TEXTE CITÉ |

------------------------------

Pour l'avenir, quels sont vos projets, que ce soit dans le prolongement du projet AlgaPow ou dans d'autres directions ?
Shaozong
J’ai l’intention de continuer à travailler dans le domaine de la transformation alimentaire des algues. Récemment, Christelle et moi avons soumis un article de recherche sur l’utilisation d’algues rouges dans la viande afin d’améliorer le profil protéique et nutritionnel du gel de viande. Les algues ont un grand potentiel à explorer dans l’industrie alimentaire. Je pense que je vais poursuivre mes recherches sur le séchage par atomisation, où je vais essayer d’améliorer la précision et le respect de l’environnement de ce procédé afin de réduire la consommation d’énergie.

------------------------------

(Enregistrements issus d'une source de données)
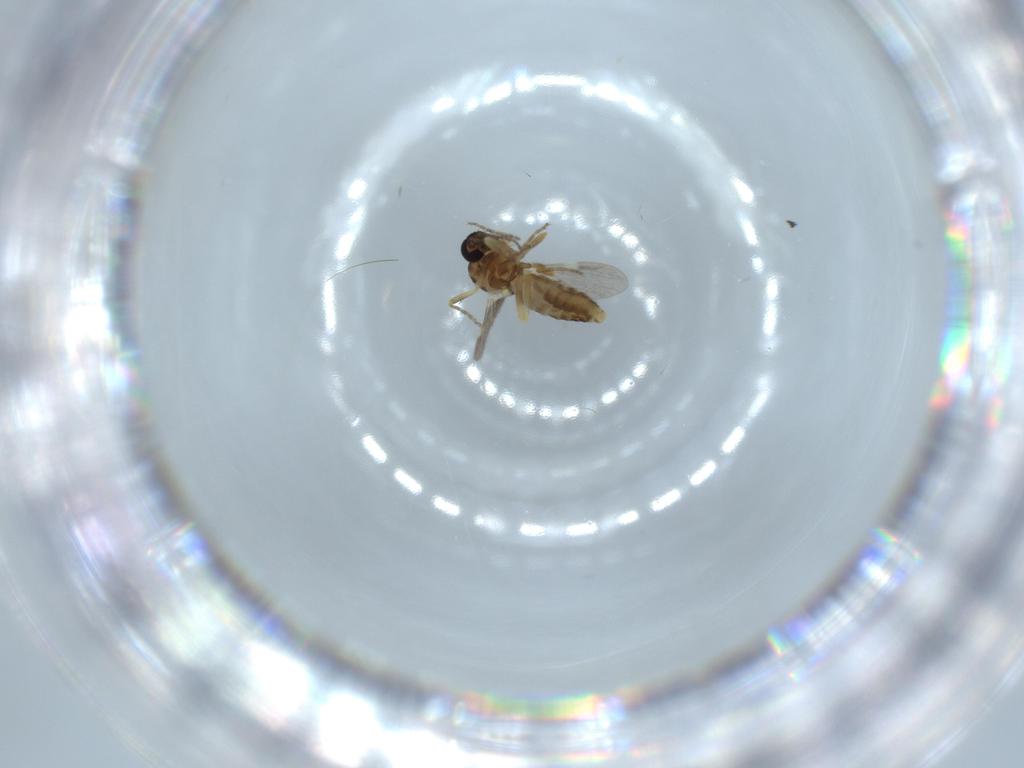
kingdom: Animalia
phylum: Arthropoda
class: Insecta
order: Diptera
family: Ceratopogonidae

------------------------------

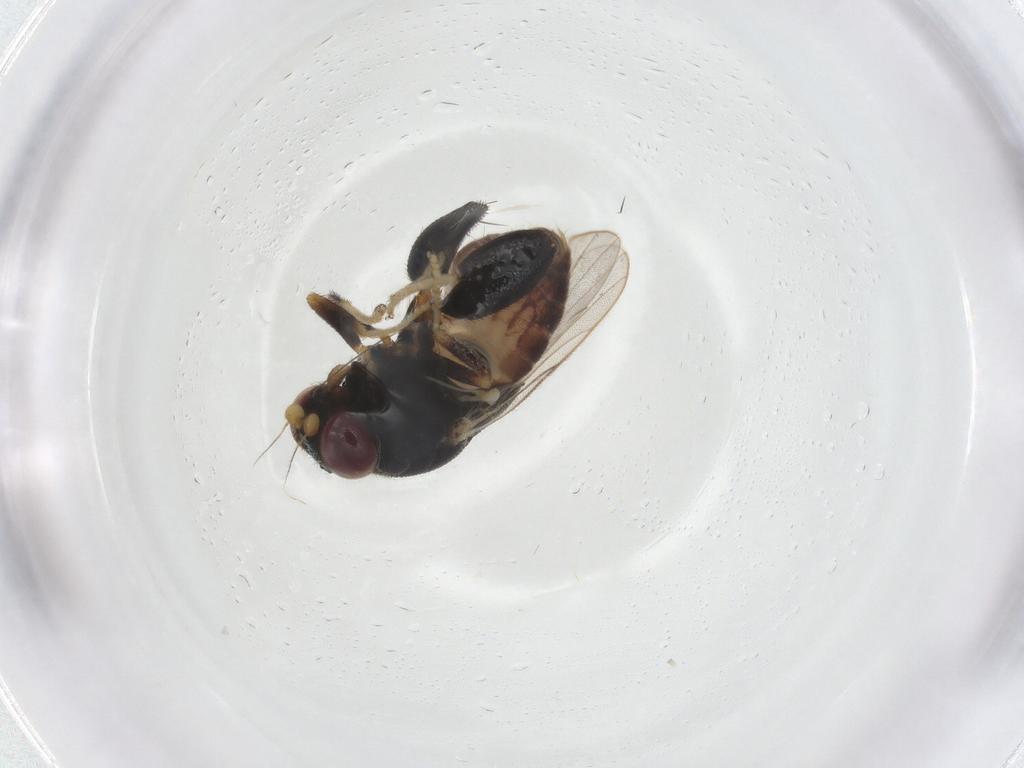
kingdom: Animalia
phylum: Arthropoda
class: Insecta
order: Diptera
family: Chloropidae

------------------------------

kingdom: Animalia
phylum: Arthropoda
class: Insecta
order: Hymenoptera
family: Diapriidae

------------------------------

CONSIGNES |
(a) Extrayez du texte cité tout le passage qui va de « Pour l'avenir, quels » jusqu'à « la consommation d’énergie. ».
(b) Répondez à ces questions d'après le texte cité.
(i) Quel est le domaine dans lequel Shaozong a l'intention de continuer à travailler ?
(ii) Quel type d'algues l'article soumis par Christelle et Shaozong propose-t-il d'utiliser dans la viande ?
(iii) Sur quel procédé portent les recherches que Shaozong pense poursuivre ?
Appuyez-vous uniquement sur le texte cité.

CORRIGÉS DÉTAILLÉS |
(a)
Pour l'avenir, quels sont vos projets, que ce soit dans le prolongement du projet AlgaPow ou dans d'autres directions ?
Shaozong
J’ai l’intention de continuer à travailler dans le domaine de la transformation alimentaire des algues. Récemment, Christelle et moi avons soumis un article de recherche sur l’utilisation d’algues rouges dans la viande afin d’améliorer le profil protéique et nutritionnel du gel de viande. Les algues ont un grand potentiel à explorer dans l’industrie alimentaire. Je pense que je vais poursuivre mes recherches sur le séchage par atomisation, où je vais essayer d’améliorer la précision et le respect de l’environnement de ce procédé afin de réduire la consommation d’énergie.

(b)
(i) La transformation alimentaire des algues.
(ii) Des algues rouges.
(iii) Le séchage par atomisation.